The long-awaited groundbreaking ceremony for the Northern Secwépemc Cultural Centre took place on May 5 at the 108 Mile Ranch.
The event was organized by Irene Gilbert, president of the Northern Secwépemc Cultural Society (NSCS) and was attended by representatives of the five member bands from Canim Lake, Canoe Creek, Soda Creek, Williams Lake and Esk’etemc in addition to other community members.
“The event started with an opening prayer beautifully sung in Secwépemctsin by a large group of children from the Eliza Archie Memorial School at Canim Lake, under the direction of Antionette Archie and Elsie Archie. The beautiful prayer was followed by the drumming of a distinguished group of leaders and elders from our various communities that included Williams Lake First Nation Chief Willie Sellars and former Canim Lake Band Chief Mike Archie,” said society secretary Graham Leslie in a newsletter on the event.
The groundbreaking ceremony was followed by speeches from Gilbert on behalf of the Canim Lake Band, Chief Sellars, Band Councillor Harold Duncan on behalf of the Stswecem’c/Xget’tem First Nation and Kerry Chelsea on behalf of the Esk’etemc First Nation.
The speakers addressed the dedication shown by the numerous individuals and band councils who over the years helped to bring the project to that moment, “as well as rejoicing in the opportunity to preserve the language, history and culture of the Northern Secwépemc peoples for the benefit of future generations.”
Other speakers included Elizabeth (Liz) Pete of the Canim Lake Band who was the first Northern Secwépemc member to be associated with the idea that gave birth to the entire project, Alana Dixon, longtime band administrator of the Canim Lake Band and a founding member of the society when it was incorporated in 2006 and by the society’s newest director and David Archie of the Stswecem’c/Xget’tem First Nation.
Leslie took the opportunity to acknowledge the significant contributions to the project that had been made by members of the Williams Lake First Nation and of the Xat’sull First Nation during the important early years of the project.
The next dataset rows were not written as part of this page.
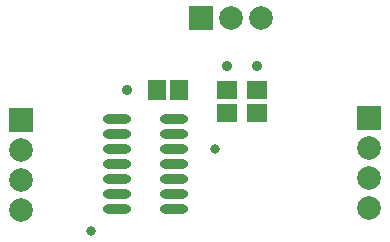
<source format=gts>
G04*
G04 #@! TF.GenerationSoftware,Altium Limited,Altium Designer,24.5.2 (23)*
G04*
G04 Layer_Color=8388736*
%FSLAX25Y25*%
%MOIN*%
G70*
G04*
G04 #@! TF.SameCoordinates,01A352D6-3B51-4183-BB44-945251ACD641*
G04*
G04*
G04 #@! TF.FilePolarity,Negative*
G04*
G01*
G75*
%ADD19O,0.09461X0.03162*%
%ADD20R,0.05918X0.06706*%
%ADD21R,0.06706X0.05918*%
%ADD22R,0.07887X0.07887*%
%ADD23C,0.07887*%
%ADD24R,0.07887X0.07887*%
%ADD25C,0.03600*%
%ADD26C,0.03200*%
D19*
X46063Y55118D02*
D03*
Y50118D02*
D03*
Y45118D02*
D03*
Y40118D02*
D03*
Y35118D02*
D03*
Y30118D02*
D03*
Y25118D02*
D03*
X64961Y55118D02*
D03*
Y50118D02*
D03*
Y45118D02*
D03*
Y40118D02*
D03*
Y35118D02*
D03*
Y30118D02*
D03*
Y25118D02*
D03*
D20*
X66732Y64961D02*
D03*
X59252D02*
D03*
D21*
X82677Y57284D02*
D03*
Y64764D02*
D03*
X92520Y57284D02*
D03*
Y64764D02*
D03*
D22*
X74000Y89000D02*
D03*
D23*
X94000D02*
D03*
X84000D02*
D03*
X129921Y45591D02*
D03*
Y35591D02*
D03*
Y25591D02*
D03*
X14000Y45000D02*
D03*
Y35000D02*
D03*
Y25000D02*
D03*
D24*
X129921Y55590D02*
D03*
X14000Y55000D02*
D03*
D25*
X49213Y64961D02*
D03*
X92520Y72835D02*
D03*
X82677D02*
D03*
D26*
X78740Y45118D02*
D03*
X37402Y17717D02*
D03*
M02*

</source>
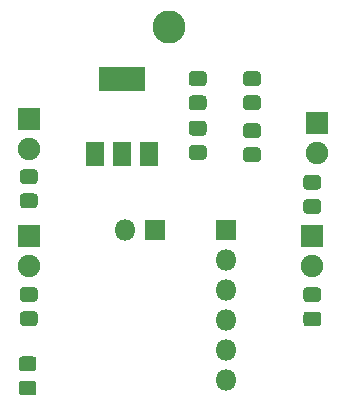
<source format=gbr>
%TF.GenerationSoftware,KiCad,Pcbnew,(5.1.6)-1*%
%TF.CreationDate,2020-09-30T20:40:37+02:00*%
%TF.ProjectId,ESP_test,4553505f-7465-4737-942e-6b696361645f,rev?*%
%TF.SameCoordinates,Original*%
%TF.FileFunction,Soldermask,Top*%
%TF.FilePolarity,Negative*%
%FSLAX46Y46*%
G04 Gerber Fmt 4.6, Leading zero omitted, Abs format (unit mm)*
G04 Created by KiCad (PCBNEW (5.1.6)-1) date 2020-09-30 20:40:37*
%MOMM*%
%LPD*%
G01*
G04 APERTURE LIST*
%ADD10C,2.800000*%
%ADD11O,1.800000X1.800000*%
%ADD12R,1.800000X1.800000*%
%ADD13C,1.900000*%
%ADD14R,1.900000X1.900000*%
%ADD15R,1.600000X2.100000*%
%ADD16R,3.900000X2.100000*%
G04 APERTURE END LIST*
D10*
%TO.C,H1*%
X134400000Y-56800000D03*
%TD*%
D11*
%TO.C,J1*%
X139200000Y-86700000D03*
X139200000Y-84160000D03*
X139200000Y-81620000D03*
X139200000Y-79080000D03*
X139200000Y-76540000D03*
D12*
X139200000Y-74000000D03*
%TD*%
%TO.C,R5*%
G36*
G01*
X140921738Y-62625000D02*
X141878262Y-62625000D01*
G75*
G02*
X142150000Y-62896738I0J-271738D01*
G01*
X142150000Y-63603262D01*
G75*
G02*
X141878262Y-63875000I-271738J0D01*
G01*
X140921738Y-63875000D01*
G75*
G02*
X140650000Y-63603262I0J271738D01*
G01*
X140650000Y-62896738D01*
G75*
G02*
X140921738Y-62625000I271738J0D01*
G01*
G37*
G36*
G01*
X140921738Y-60575000D02*
X141878262Y-60575000D01*
G75*
G02*
X142150000Y-60846738I0J-271738D01*
G01*
X142150000Y-61553262D01*
G75*
G02*
X141878262Y-61825000I-271738J0D01*
G01*
X140921738Y-61825000D01*
G75*
G02*
X140650000Y-61553262I0J271738D01*
G01*
X140650000Y-60846738D01*
G75*
G02*
X140921738Y-60575000I271738J0D01*
G01*
G37*
%TD*%
D13*
%TO.C,D4*%
X146500000Y-77040000D03*
D14*
X146500000Y-74500000D03*
%TD*%
D15*
%TO.C,U2*%
X128100000Y-67550000D03*
X132700000Y-67550000D03*
X130400000Y-67550000D03*
D16*
X130400000Y-61250000D03*
%TD*%
%TO.C,C4*%
G36*
G01*
X136321738Y-62625000D02*
X137278262Y-62625000D01*
G75*
G02*
X137550000Y-62896738I0J-271738D01*
G01*
X137550000Y-63603262D01*
G75*
G02*
X137278262Y-63875000I-271738J0D01*
G01*
X136321738Y-63875000D01*
G75*
G02*
X136050000Y-63603262I0J271738D01*
G01*
X136050000Y-62896738D01*
G75*
G02*
X136321738Y-62625000I271738J0D01*
G01*
G37*
G36*
G01*
X136321738Y-60575000D02*
X137278262Y-60575000D01*
G75*
G02*
X137550000Y-60846738I0J-271738D01*
G01*
X137550000Y-61553262D01*
G75*
G02*
X137278262Y-61825000I-271738J0D01*
G01*
X136321738Y-61825000D01*
G75*
G02*
X136050000Y-61553262I0J271738D01*
G01*
X136050000Y-60846738D01*
G75*
G02*
X136321738Y-60575000I271738J0D01*
G01*
G37*
%TD*%
%TO.C,C3*%
G36*
G01*
X136321738Y-66825000D02*
X137278262Y-66825000D01*
G75*
G02*
X137550000Y-67096738I0J-271738D01*
G01*
X137550000Y-67803262D01*
G75*
G02*
X137278262Y-68075000I-271738J0D01*
G01*
X136321738Y-68075000D01*
G75*
G02*
X136050000Y-67803262I0J271738D01*
G01*
X136050000Y-67096738D01*
G75*
G02*
X136321738Y-66825000I271738J0D01*
G01*
G37*
G36*
G01*
X136321738Y-64775000D02*
X137278262Y-64775000D01*
G75*
G02*
X137550000Y-65046738I0J-271738D01*
G01*
X137550000Y-65753262D01*
G75*
G02*
X137278262Y-66025000I-271738J0D01*
G01*
X136321738Y-66025000D01*
G75*
G02*
X136050000Y-65753262I0J271738D01*
G01*
X136050000Y-65046738D01*
G75*
G02*
X136321738Y-64775000I271738J0D01*
G01*
G37*
%TD*%
%TO.C,C2*%
G36*
G01*
X140921738Y-67025000D02*
X141878262Y-67025000D01*
G75*
G02*
X142150000Y-67296738I0J-271738D01*
G01*
X142150000Y-68003262D01*
G75*
G02*
X141878262Y-68275000I-271738J0D01*
G01*
X140921738Y-68275000D01*
G75*
G02*
X140650000Y-68003262I0J271738D01*
G01*
X140650000Y-67296738D01*
G75*
G02*
X140921738Y-67025000I271738J0D01*
G01*
G37*
G36*
G01*
X140921738Y-64975000D02*
X141878262Y-64975000D01*
G75*
G02*
X142150000Y-65246738I0J-271738D01*
G01*
X142150000Y-65953262D01*
G75*
G02*
X141878262Y-66225000I-271738J0D01*
G01*
X140921738Y-66225000D01*
G75*
G02*
X140650000Y-65953262I0J271738D01*
G01*
X140650000Y-65246738D01*
G75*
G02*
X140921738Y-64975000I271738J0D01*
G01*
G37*
%TD*%
D13*
%TO.C,D3*%
X122500000Y-77040000D03*
D14*
X122500000Y-74500000D03*
%TD*%
D13*
%TO.C,D2*%
X146900000Y-67500000D03*
D14*
X146900000Y-64960000D03*
%TD*%
D13*
%TO.C,D1*%
X122500000Y-67200000D03*
D14*
X122500000Y-64660000D03*
%TD*%
D11*
%TO.C,J2*%
X130660000Y-74000000D03*
D12*
X133200000Y-74000000D03*
%TD*%
%TO.C,R4*%
G36*
G01*
X146978262Y-80125000D02*
X146021738Y-80125000D01*
G75*
G02*
X145750000Y-79853262I0J271738D01*
G01*
X145750000Y-79146738D01*
G75*
G02*
X146021738Y-78875000I271738J0D01*
G01*
X146978262Y-78875000D01*
G75*
G02*
X147250000Y-79146738I0J-271738D01*
G01*
X147250000Y-79853262D01*
G75*
G02*
X146978262Y-80125000I-271738J0D01*
G01*
G37*
G36*
G01*
X146978262Y-82175000D02*
X146021738Y-82175000D01*
G75*
G02*
X145750000Y-81903262I0J271738D01*
G01*
X145750000Y-81196738D01*
G75*
G02*
X146021738Y-80925000I271738J0D01*
G01*
X146978262Y-80925000D01*
G75*
G02*
X147250000Y-81196738I0J-271738D01*
G01*
X147250000Y-81903262D01*
G75*
G02*
X146978262Y-82175000I-271738J0D01*
G01*
G37*
%TD*%
%TO.C,R3*%
G36*
G01*
X122978262Y-80100000D02*
X122021738Y-80100000D01*
G75*
G02*
X121750000Y-79828262I0J271738D01*
G01*
X121750000Y-79121738D01*
G75*
G02*
X122021738Y-78850000I271738J0D01*
G01*
X122978262Y-78850000D01*
G75*
G02*
X123250000Y-79121738I0J-271738D01*
G01*
X123250000Y-79828262D01*
G75*
G02*
X122978262Y-80100000I-271738J0D01*
G01*
G37*
G36*
G01*
X122978262Y-82150000D02*
X122021738Y-82150000D01*
G75*
G02*
X121750000Y-81878262I0J271738D01*
G01*
X121750000Y-81171738D01*
G75*
G02*
X122021738Y-80900000I271738J0D01*
G01*
X122978262Y-80900000D01*
G75*
G02*
X123250000Y-81171738I0J-271738D01*
G01*
X123250000Y-81878262D01*
G75*
G02*
X122978262Y-82150000I-271738J0D01*
G01*
G37*
%TD*%
%TO.C,R2*%
G36*
G01*
X146021738Y-71400000D02*
X146978262Y-71400000D01*
G75*
G02*
X147250000Y-71671738I0J-271738D01*
G01*
X147250000Y-72378262D01*
G75*
G02*
X146978262Y-72650000I-271738J0D01*
G01*
X146021738Y-72650000D01*
G75*
G02*
X145750000Y-72378262I0J271738D01*
G01*
X145750000Y-71671738D01*
G75*
G02*
X146021738Y-71400000I271738J0D01*
G01*
G37*
G36*
G01*
X146021738Y-69350000D02*
X146978262Y-69350000D01*
G75*
G02*
X147250000Y-69621738I0J-271738D01*
G01*
X147250000Y-70328262D01*
G75*
G02*
X146978262Y-70600000I-271738J0D01*
G01*
X146021738Y-70600000D01*
G75*
G02*
X145750000Y-70328262I0J271738D01*
G01*
X145750000Y-69621738D01*
G75*
G02*
X146021738Y-69350000I271738J0D01*
G01*
G37*
%TD*%
%TO.C,C1*%
G36*
G01*
X121921738Y-86775000D02*
X122878262Y-86775000D01*
G75*
G02*
X123150000Y-87046738I0J-271738D01*
G01*
X123150000Y-87753262D01*
G75*
G02*
X122878262Y-88025000I-271738J0D01*
G01*
X121921738Y-88025000D01*
G75*
G02*
X121650000Y-87753262I0J271738D01*
G01*
X121650000Y-87046738D01*
G75*
G02*
X121921738Y-86775000I271738J0D01*
G01*
G37*
G36*
G01*
X121921738Y-84725000D02*
X122878262Y-84725000D01*
G75*
G02*
X123150000Y-84996738I0J-271738D01*
G01*
X123150000Y-85703262D01*
G75*
G02*
X122878262Y-85975000I-271738J0D01*
G01*
X121921738Y-85975000D01*
G75*
G02*
X121650000Y-85703262I0J271738D01*
G01*
X121650000Y-84996738D01*
G75*
G02*
X121921738Y-84725000I271738J0D01*
G01*
G37*
%TD*%
%TO.C,R1*%
G36*
G01*
X122021738Y-70925000D02*
X122978262Y-70925000D01*
G75*
G02*
X123250000Y-71196738I0J-271738D01*
G01*
X123250000Y-71903262D01*
G75*
G02*
X122978262Y-72175000I-271738J0D01*
G01*
X122021738Y-72175000D01*
G75*
G02*
X121750000Y-71903262I0J271738D01*
G01*
X121750000Y-71196738D01*
G75*
G02*
X122021738Y-70925000I271738J0D01*
G01*
G37*
G36*
G01*
X122021738Y-68875000D02*
X122978262Y-68875000D01*
G75*
G02*
X123250000Y-69146738I0J-271738D01*
G01*
X123250000Y-69853262D01*
G75*
G02*
X122978262Y-70125000I-271738J0D01*
G01*
X122021738Y-70125000D01*
G75*
G02*
X121750000Y-69853262I0J271738D01*
G01*
X121750000Y-69146738D01*
G75*
G02*
X122021738Y-68875000I271738J0D01*
G01*
G37*
%TD*%
M02*

</source>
The occasion ended with a final drumming session.
Tsq’escenemc Kukip7 (Chief) Helen Henderson spoke about the importance of the centre at the recent Indigenous People’s Day Celebration at Cpelmétkwe Ranch (Bridge Creek Ranch).
It will be a good teaching tool for their history, she said. “You’ll see exhibits from Canim Lake, Soda Creek, Dog/Canoe Creek, Williams Lake First Nation - we know that the cultural centre will bring a lot of education for our neighbours and we know how critical it is for our students that come into 100 Mile every single day to go to school how important that relationship is and how they’re received on their territory.”
Henderson said education is going to help their experience with discrimination and racism by having cultural centres like this.
Plans for construction of the site have been in the works for close to 20 years and the lease of a two-acre parcel of land adjacent to the 108 Heritage Site was signed by the NSCS in 2014, following an invitation several years earlier by the 100 Mile House & District Historical Society.
The project activities include site servicing and development, building construction, furniture and equipment. The facility will house a welcome area, exhibit space, artifact display and storage, multi-purpose room, kitchen and washrooms.
Al Richmond, area G director for the Cariboo Regional District (CRD) said it has been a long time in getting the project to this point. “It’s taken a long time, mostly trying to get the funding to do the construction,” he said. “I was able to put the land package together for them from years ago so they could go ahead. It’s just taken that long to get the funding done.”
It was the determination of people like Irene Gilbert, Graham Leslie and Alana Dixon however who kept the project going over the years, he said. “I can go through a whole list of people that kept the project alive, kept talking about what it could mean to everyone.”